▸ Challenge A:
Answer these questions about the forum thread below.
(i) According to frankthedm, when should you stay and fight?
(ii) In an RPG, what would delericho's character do in most cases?
(iii) What three alternatives does Umbran list to having some innocent people arrested?

====== Reading passage ======

In a fantasy setting I think it depends on several things. Are you willing to never come back to the area.  Do you mind having a possible price on your head. How does the rest of the party feel about it. 

I think running is usually a poor choice unless you know that the law is corrupt and you don't stand a chance of being treated fairly.


----------



## Crothian (Mar 8, 2012)

Janx said:


> America was founded on the principal that we don't tolerate wrongful searches, siezures, detentions and arrests.  It's actually mind-boggling to see that we've now moved to "if he ran, he must be guilty" when our cultural background says "if he ran, it's because the authorities were wrong!"




I don't think that was ever the case.  

I would not run because I'd get caught.  I don't have a place that to hide out that they couldn't find.  They'd talk to my friends and family and they would soon learn my tendencies.  I don't have enough fast cash hidden away to get me out of here unnoticed.


----------



## frankthedm (Mar 8, 2012)

Janx said:


> The situation:
> you've been falsely accused of a crime.  The cops have just shown up to arrest you.  Should you stay or run for it?



Stay and fight if they don't have a warrant.


----------



## delericho (Mar 8, 2012)

Janx said:


> A new topic, ripped straight from the forums.
> 
> The situation:
> you've been falsely accused of a crime.  The cops have just shown up to arrest you.  Should you stay or run for it?
> ...




In real life, you have to stay, hard as that may be. Running makes you look guilty, and also cuts you off from any and all mechanisms that might be able to help you.

In an RPG, it really depends on the setting. But in most cases my character would run - the game is almost always more fun that way.


----------



## Umbran (Mar 8, 2012)

Janx said:


> America was founded on the principal that we don't tolerate wrongful searches, siezures, detentions and arrests.




Note that "wrongful arrest" is not "I'm not guilty".  It is "I'm not guilty, and you darned well knew it!"  Same for searches and seizures.  

Here's the thing: you want to run if you are accused, but you know you are innocent.  So, what you really want is for them to _only arrest the guilty_, right?  How is that possible?  That means they'd have to actually determine guilt or innocence before arrest, _in absentia_.  So, the accused would not be present for trial, and would have no opportunity to defend themselves.

Does that sound like a good idea?  I didn't think so.

Having some innocent people arrested and put through the process is one of the prices of getting those who do harm out of the way of law-abiding citizens.  The other alternatives are 1) having guilt determined _in absentia_, 2) not dealing with criminals at all, or 3) living outside the society of humankind.  Take your pick.

======

▸ Challenge B:
List each line of the entries below that contains the string "kern".

====== Data supplied ======

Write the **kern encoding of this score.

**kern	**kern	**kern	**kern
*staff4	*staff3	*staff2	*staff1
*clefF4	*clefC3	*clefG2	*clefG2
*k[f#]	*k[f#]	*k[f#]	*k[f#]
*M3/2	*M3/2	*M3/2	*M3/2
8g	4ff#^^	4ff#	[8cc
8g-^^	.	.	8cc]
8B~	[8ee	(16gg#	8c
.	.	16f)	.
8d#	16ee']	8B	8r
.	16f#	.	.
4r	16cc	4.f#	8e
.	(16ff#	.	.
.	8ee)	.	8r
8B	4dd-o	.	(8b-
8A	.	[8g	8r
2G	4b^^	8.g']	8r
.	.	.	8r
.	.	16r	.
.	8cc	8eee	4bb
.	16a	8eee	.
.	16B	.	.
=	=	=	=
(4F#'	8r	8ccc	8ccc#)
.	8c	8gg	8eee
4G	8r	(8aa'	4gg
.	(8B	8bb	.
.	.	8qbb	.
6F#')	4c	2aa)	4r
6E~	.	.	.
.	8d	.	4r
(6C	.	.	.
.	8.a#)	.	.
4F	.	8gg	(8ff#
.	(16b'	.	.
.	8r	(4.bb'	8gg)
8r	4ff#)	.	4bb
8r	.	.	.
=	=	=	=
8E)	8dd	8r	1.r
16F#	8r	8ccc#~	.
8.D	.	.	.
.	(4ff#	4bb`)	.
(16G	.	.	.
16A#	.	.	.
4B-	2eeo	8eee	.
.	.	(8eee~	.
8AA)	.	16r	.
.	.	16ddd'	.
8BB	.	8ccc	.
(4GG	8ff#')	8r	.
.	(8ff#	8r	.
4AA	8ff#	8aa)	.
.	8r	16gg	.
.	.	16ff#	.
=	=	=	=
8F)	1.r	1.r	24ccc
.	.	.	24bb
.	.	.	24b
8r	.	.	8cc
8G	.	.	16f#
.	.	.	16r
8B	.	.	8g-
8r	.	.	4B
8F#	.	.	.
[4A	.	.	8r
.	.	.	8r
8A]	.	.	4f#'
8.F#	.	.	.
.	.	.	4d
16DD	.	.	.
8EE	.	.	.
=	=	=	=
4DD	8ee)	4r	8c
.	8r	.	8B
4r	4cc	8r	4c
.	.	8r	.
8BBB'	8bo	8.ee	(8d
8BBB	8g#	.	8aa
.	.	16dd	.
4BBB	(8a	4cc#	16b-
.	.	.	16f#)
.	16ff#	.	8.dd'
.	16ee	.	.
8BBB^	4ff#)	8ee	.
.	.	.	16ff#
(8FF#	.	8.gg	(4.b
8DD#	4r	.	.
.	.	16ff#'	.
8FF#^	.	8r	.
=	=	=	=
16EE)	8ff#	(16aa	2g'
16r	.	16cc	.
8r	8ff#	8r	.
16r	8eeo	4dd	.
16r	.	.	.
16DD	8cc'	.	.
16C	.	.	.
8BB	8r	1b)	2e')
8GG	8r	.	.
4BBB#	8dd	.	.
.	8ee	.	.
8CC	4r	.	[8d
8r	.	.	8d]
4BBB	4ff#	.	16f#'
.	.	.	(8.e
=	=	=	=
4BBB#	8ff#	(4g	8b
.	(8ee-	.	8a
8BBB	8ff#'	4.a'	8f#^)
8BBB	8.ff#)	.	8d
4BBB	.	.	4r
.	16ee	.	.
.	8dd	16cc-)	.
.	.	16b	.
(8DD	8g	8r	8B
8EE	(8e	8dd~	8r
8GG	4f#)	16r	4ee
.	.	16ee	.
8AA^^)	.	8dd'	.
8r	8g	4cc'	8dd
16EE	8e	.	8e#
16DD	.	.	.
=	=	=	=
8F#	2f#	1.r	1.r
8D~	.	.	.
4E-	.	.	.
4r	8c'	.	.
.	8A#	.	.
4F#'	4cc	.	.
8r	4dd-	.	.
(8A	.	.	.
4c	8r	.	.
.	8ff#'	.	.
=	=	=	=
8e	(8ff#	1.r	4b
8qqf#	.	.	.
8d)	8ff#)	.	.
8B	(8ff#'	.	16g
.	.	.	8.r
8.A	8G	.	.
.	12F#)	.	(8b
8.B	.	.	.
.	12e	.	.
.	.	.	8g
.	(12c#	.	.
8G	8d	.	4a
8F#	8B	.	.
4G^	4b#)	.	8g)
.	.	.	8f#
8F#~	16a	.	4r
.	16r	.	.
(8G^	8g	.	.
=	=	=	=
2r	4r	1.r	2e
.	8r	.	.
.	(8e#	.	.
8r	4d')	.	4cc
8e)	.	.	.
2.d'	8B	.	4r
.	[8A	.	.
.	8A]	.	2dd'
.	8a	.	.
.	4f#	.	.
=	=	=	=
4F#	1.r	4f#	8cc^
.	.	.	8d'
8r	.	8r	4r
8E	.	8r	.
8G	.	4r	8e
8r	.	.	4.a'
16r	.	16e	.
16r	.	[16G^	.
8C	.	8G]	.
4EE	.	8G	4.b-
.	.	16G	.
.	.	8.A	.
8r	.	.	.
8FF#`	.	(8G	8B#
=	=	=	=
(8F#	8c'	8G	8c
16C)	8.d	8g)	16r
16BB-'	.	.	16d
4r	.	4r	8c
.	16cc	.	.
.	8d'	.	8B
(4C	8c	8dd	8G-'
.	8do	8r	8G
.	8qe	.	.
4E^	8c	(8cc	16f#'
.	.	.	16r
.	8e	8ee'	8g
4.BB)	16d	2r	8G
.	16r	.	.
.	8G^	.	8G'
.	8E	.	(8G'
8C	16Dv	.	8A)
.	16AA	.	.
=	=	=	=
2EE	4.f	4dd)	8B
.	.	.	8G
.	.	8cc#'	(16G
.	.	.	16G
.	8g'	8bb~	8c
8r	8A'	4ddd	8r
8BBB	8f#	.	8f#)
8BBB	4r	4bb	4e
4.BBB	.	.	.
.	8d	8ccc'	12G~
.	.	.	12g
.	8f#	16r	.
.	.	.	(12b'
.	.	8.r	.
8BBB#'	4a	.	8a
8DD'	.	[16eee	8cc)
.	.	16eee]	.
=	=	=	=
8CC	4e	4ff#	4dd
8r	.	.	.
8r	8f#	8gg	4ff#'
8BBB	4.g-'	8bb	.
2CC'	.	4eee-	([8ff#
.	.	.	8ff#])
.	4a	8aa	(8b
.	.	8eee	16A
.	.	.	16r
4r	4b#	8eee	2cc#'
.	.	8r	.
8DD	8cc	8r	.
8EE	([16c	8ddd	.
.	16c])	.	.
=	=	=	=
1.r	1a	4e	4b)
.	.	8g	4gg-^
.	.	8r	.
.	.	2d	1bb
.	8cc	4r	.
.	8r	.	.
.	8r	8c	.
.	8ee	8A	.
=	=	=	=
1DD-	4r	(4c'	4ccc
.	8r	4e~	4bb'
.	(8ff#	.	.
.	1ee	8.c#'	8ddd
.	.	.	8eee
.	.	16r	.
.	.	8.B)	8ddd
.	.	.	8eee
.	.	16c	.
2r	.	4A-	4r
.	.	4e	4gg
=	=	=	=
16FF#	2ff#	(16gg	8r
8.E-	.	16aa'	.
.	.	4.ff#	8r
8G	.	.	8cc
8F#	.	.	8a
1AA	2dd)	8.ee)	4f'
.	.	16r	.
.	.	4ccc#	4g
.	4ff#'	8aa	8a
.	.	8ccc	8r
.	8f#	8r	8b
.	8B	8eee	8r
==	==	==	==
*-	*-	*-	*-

======

▸ Full response A:
(i) If they don't have a warrant.
(ii) Run, because the game is almost always more fun that way.
(iii) Having guilt determined in absentia, not dealing with criminals at all, or living outside the society of humankind.

▸ Full response B:
Write the **kern encoding of this score.
**kern	**kern	**kern	**kern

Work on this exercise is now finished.